* Try it *
Only the lines from the one with "Page size: 1500x844." to the end of the data, both ends included, should be output, exactly as they stand and without pictures.

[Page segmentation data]

#####

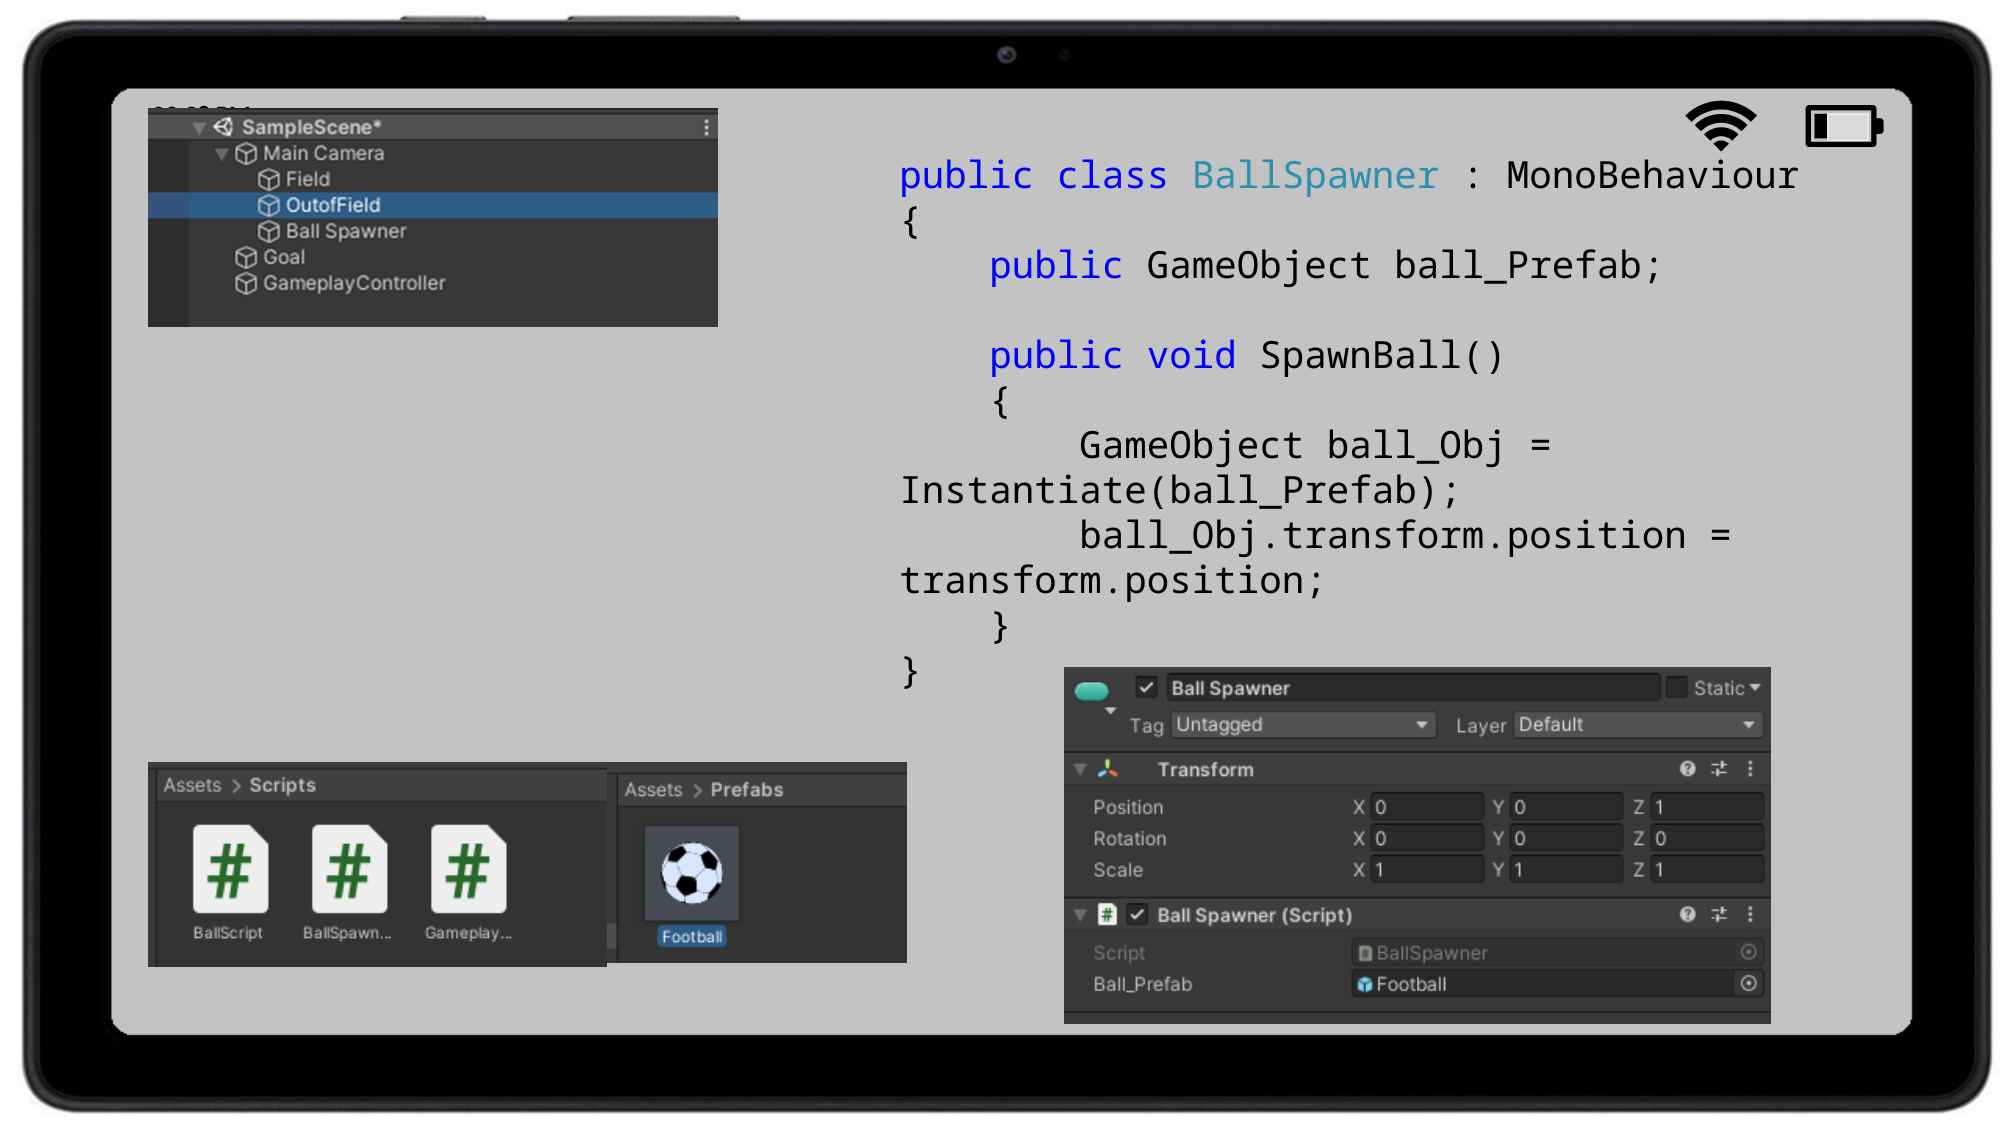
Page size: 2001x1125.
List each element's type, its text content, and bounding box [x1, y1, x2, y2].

text_box public class BallSpawner : MonoBehaviour { public GameObject ball_Prefab; public void SpawnBall() { GameObject ball_Obj = Instantiate(ball_Prefab); ball_Obj.transform.position = transform.position; } } [884, 143, 1885, 699]
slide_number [137, 84, 588, 144]
picture [0, 0, 2001, 1125]
text_box [1827, 113, 1869, 141]
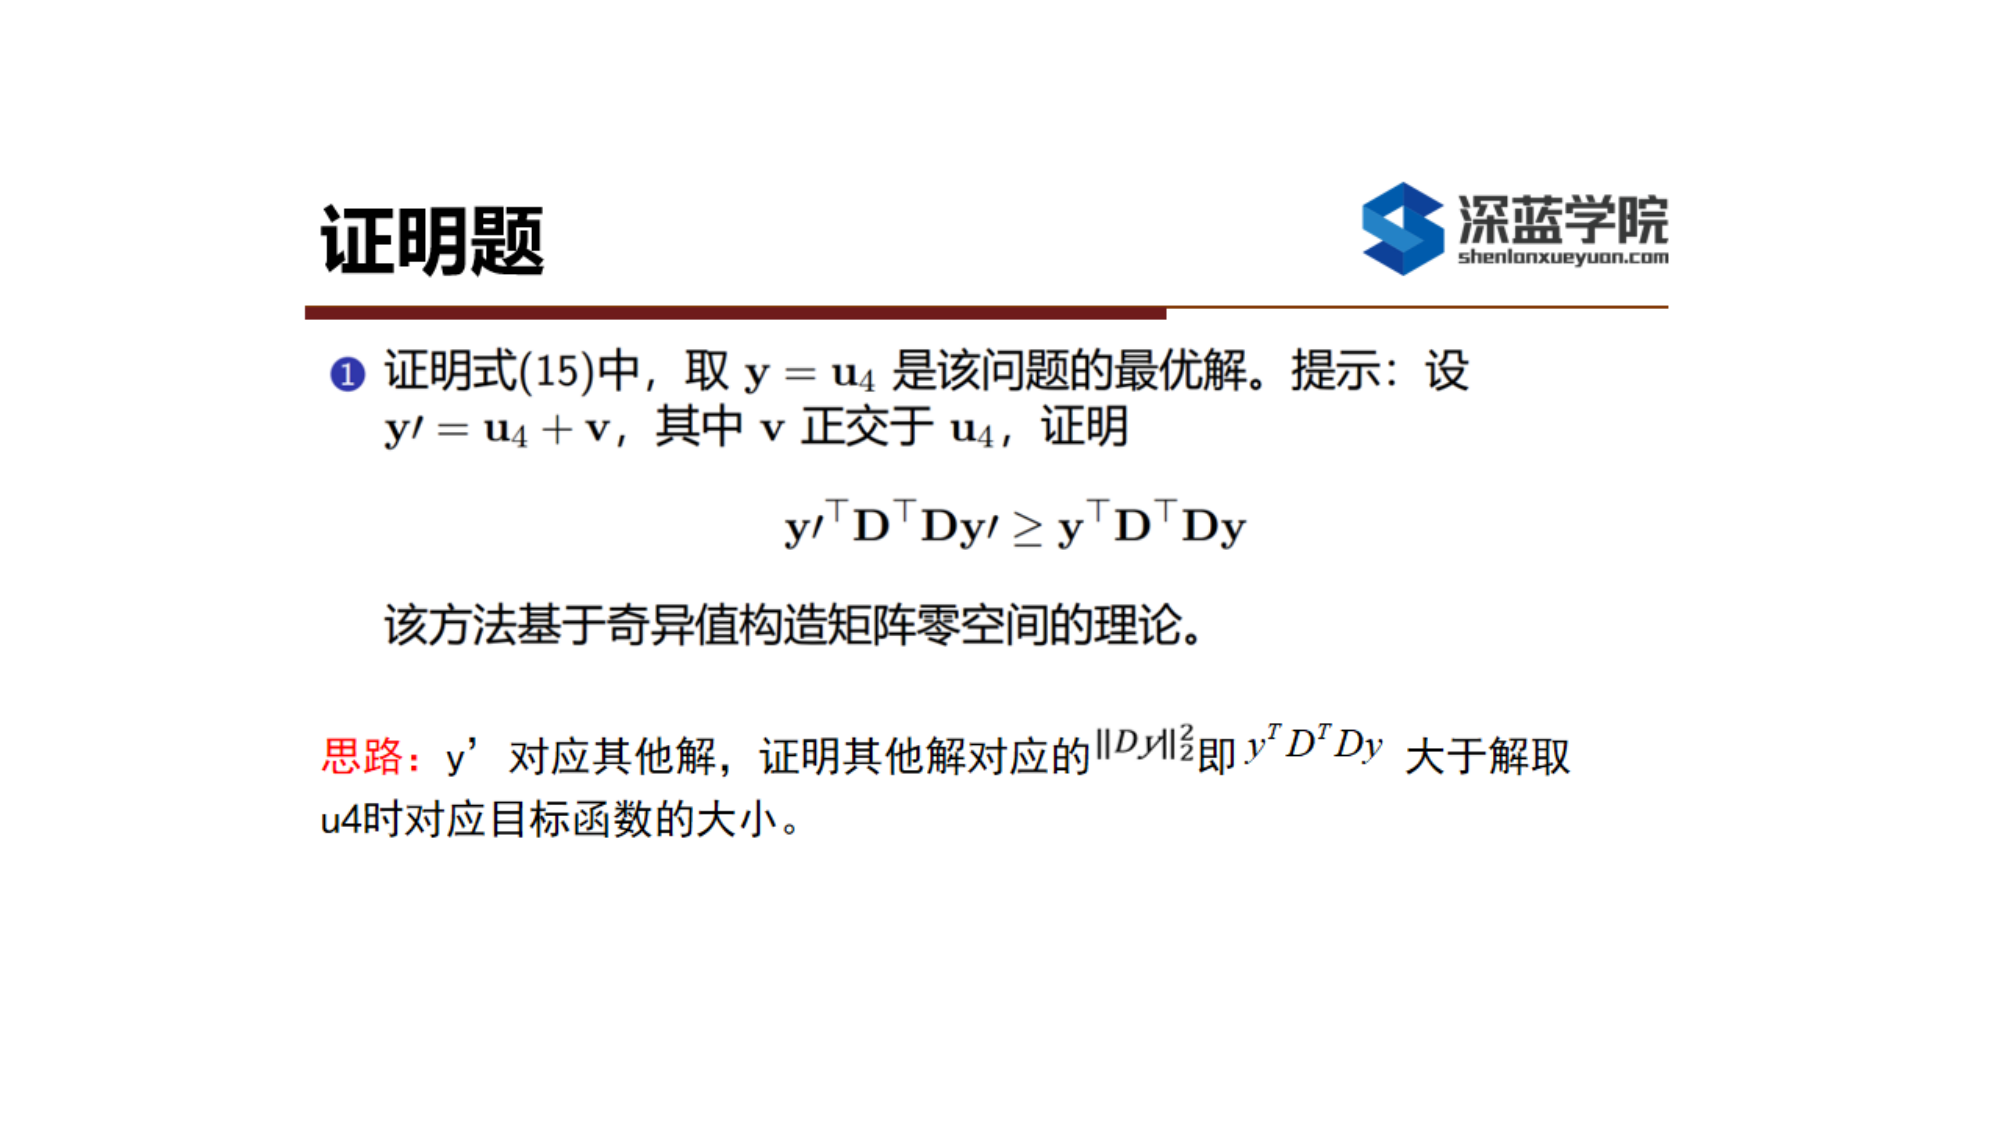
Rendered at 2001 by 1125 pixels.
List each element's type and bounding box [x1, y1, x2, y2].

picture [249, 140, 1750, 985]
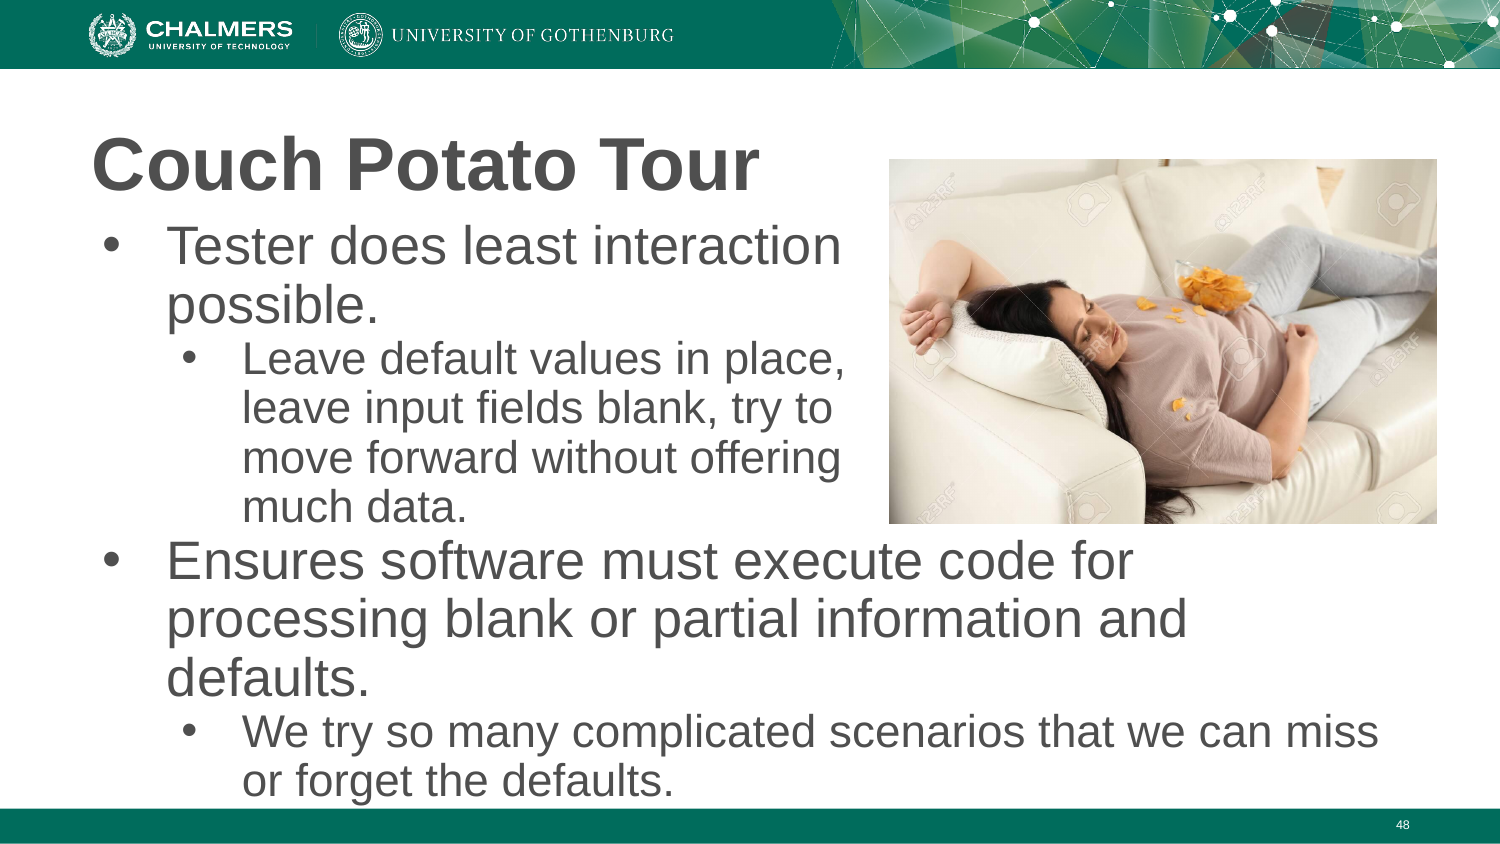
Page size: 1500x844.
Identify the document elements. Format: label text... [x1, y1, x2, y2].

slide_number ‹#› [1074, 809, 1425, 844]
list Tester does least interaction possible. Leave default values in place, leave input fields blank, try to move forward without offering much data. Ensures software must execute code for processing blank or partial information and defaults. We try so many complicated scenarios that we can miss or forget the defaults. [76, 210, 1425, 782]
title Couch Potato Tour [76, 100, 1425, 210]
picture [64, 0, 696, 85]
picture [759, 0, 1500, 68]
picture [889, 158, 1437, 524]
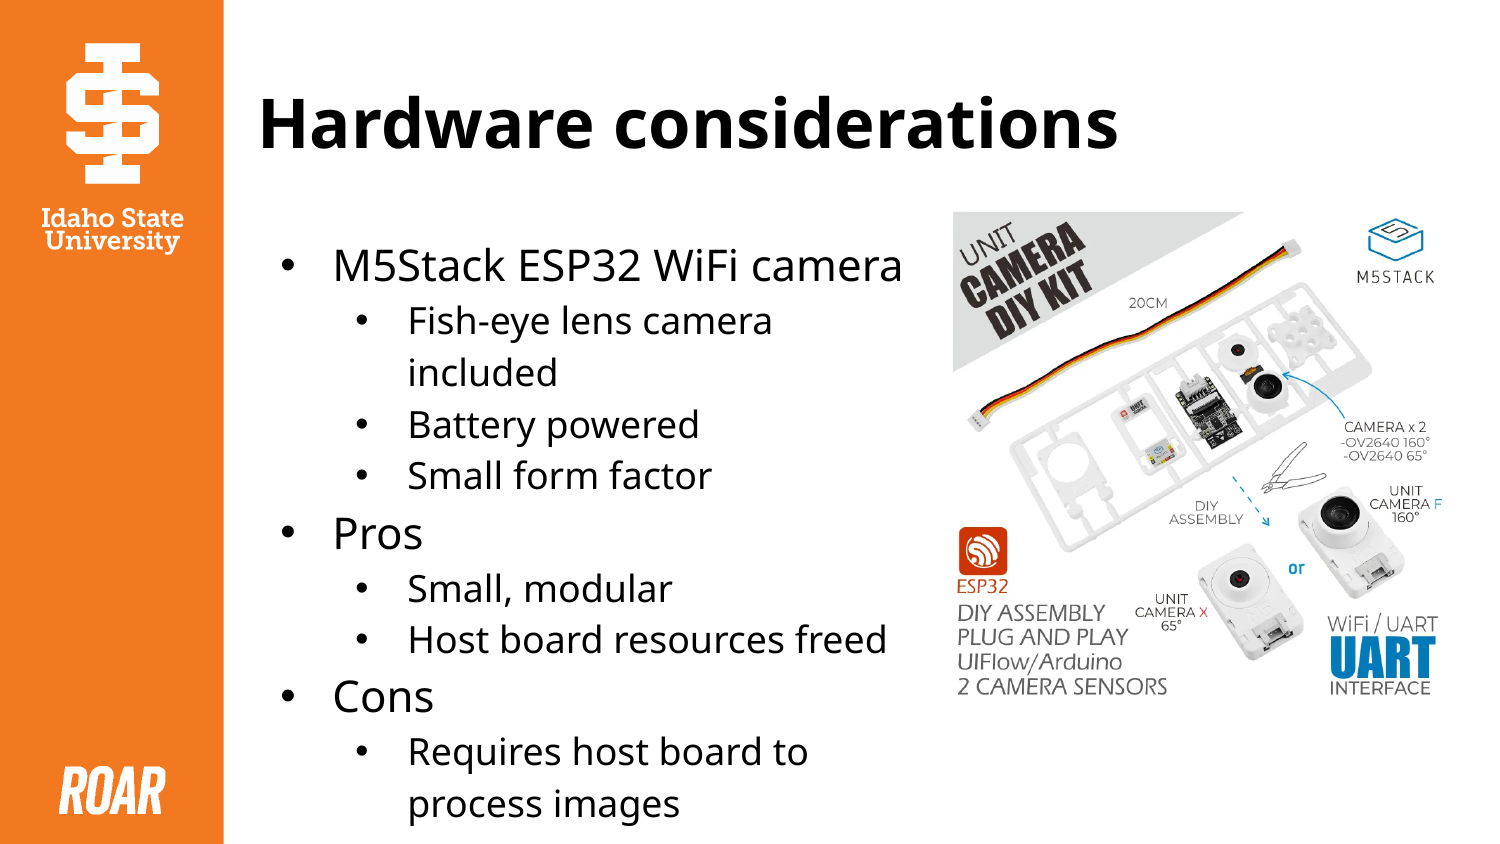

#####

* Answer to this exercise *
Page size: 1500x844.
Identify the document elements. Format: label text... [x1, y1, x2, y2].

slide_number ‹#› [1074, 809, 1425, 844]
list Tester does least interaction possible. Leave default values in place, leave input fields blank, try to move forward without offering much data. Ensures software must execute code for processing blank or partial information and defaults. We try so many complicated scenarios that we can miss or forget the defaults. [76, 210, 1425, 782]
title Couch Potato Tour [76, 100, 1425, 210]
picture [64, 0, 696, 85]
picture [759, 0, 1500, 68]
picture [889, 158, 1437, 524]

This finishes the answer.